Aside from valuations, risks we are monitoring include the pandemic, regulation, supply chain constraints (semiconductors, electronics manufacturing, and logistics in particular) and the implications of a growing talent crunch across IT and communication services industries. In particular, we are paying close attention to the US and EU investigations into the business practices of key digital leaders including Alphabet, Amazon, Facebook (now called Meta Platforms) and Apple. Finally, tech sales and engineering employment capacity are getting tight; as talent becomes increasingly harder to find, it may lead to more companies embracing low-code and software engineer productivity tools, product-led growth, and digital selling techniques, many of which were heavily embraced during COVID-19.

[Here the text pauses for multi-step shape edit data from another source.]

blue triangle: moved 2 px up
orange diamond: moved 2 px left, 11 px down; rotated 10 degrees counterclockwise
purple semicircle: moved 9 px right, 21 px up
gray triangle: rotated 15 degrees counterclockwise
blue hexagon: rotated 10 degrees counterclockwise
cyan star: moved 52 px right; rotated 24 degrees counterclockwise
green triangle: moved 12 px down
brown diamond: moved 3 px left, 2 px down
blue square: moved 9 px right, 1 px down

Given the dynamics mentioned above, we do not anticipate that the world will return to the pre-pandemic norms. Instead, we expect businesses to operationalize and scale what worked during the crisis, abandon what did not, and continue to iterate. We expect consumers to continue to embrace new commerce tools and to increasingly prefer digitally augmented experiences. Simply put, we believe that the crisis was the beginning of our society’s digital transformation—not the beginning, middle and end of it. If this proves true, we believe the fundamental growth we saw during the crisis for a subset of companies and themes will broaden and extend as the world re-opens. Our discussions with many of the companies we follow indicate to us that this is exactly what is happening.